LISTED RECORDS:

────────

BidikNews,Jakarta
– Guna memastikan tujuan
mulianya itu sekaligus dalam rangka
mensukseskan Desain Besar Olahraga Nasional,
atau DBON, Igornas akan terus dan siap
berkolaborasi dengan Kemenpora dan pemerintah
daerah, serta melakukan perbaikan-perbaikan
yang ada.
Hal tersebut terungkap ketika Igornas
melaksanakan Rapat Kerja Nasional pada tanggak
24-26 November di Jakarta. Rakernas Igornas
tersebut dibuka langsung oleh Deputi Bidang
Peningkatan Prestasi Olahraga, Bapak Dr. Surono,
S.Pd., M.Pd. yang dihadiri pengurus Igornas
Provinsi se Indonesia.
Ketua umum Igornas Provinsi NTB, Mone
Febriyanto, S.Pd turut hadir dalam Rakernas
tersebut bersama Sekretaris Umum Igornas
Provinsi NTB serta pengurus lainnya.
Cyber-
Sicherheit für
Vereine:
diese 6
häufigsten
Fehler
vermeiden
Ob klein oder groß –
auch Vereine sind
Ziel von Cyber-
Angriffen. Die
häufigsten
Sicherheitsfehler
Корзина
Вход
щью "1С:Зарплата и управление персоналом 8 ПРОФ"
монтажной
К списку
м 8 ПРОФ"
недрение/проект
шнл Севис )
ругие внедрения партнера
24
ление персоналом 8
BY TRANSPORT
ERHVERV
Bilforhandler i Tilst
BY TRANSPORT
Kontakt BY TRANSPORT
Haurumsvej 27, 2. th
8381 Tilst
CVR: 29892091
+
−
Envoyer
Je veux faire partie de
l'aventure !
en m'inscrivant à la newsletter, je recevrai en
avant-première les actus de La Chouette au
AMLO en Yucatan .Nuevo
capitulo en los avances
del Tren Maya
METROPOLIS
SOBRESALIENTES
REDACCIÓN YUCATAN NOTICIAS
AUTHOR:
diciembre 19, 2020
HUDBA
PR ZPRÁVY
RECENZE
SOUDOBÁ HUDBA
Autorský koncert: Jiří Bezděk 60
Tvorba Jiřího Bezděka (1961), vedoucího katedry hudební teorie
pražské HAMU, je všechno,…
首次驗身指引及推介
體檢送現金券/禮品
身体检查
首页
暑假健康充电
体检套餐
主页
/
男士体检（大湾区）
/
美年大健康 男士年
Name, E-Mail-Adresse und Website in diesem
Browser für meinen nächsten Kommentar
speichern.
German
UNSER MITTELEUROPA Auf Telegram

────────

TASK DETAILS:
Can you write out the data starting at its very beginning and ending with the line that contains "Ketua umum Igornas Provinsi NTB, Mone", both included, swapping "Rapat Kerja Nasional" for "Rapat Kerja Daerah" and leaving everything else the same?

EXPECTED OUTPUT:
BidikNews,Jakarta
– Guna memastikan tujuan
mulianya itu sekaligus dalam rangka
mensukseskan Desain Besar Olahraga Nasional,
atau DBON, Igornas akan terus dan siap
berkolaborasi dengan Kemenpora dan pemerintah
daerah, serta melakukan perbaikan-perbaikan
yang ada.
Hal tersebut terungkap ketika Igornas
melaksanakan Rapat Kerja Daerah pada tanggak
24-26 November di Jakarta. Rakernas Igornas
tersebut dibuka langsung oleh Deputi Bidang
Peningkatan Prestasi Olahraga, Bapak Dr. Surono,
S.Pd., M.Pd. yang dihadiri pengurus Igornas
Provinsi se Indonesia.
Ketua umum Igornas Provinsi NTB, Mone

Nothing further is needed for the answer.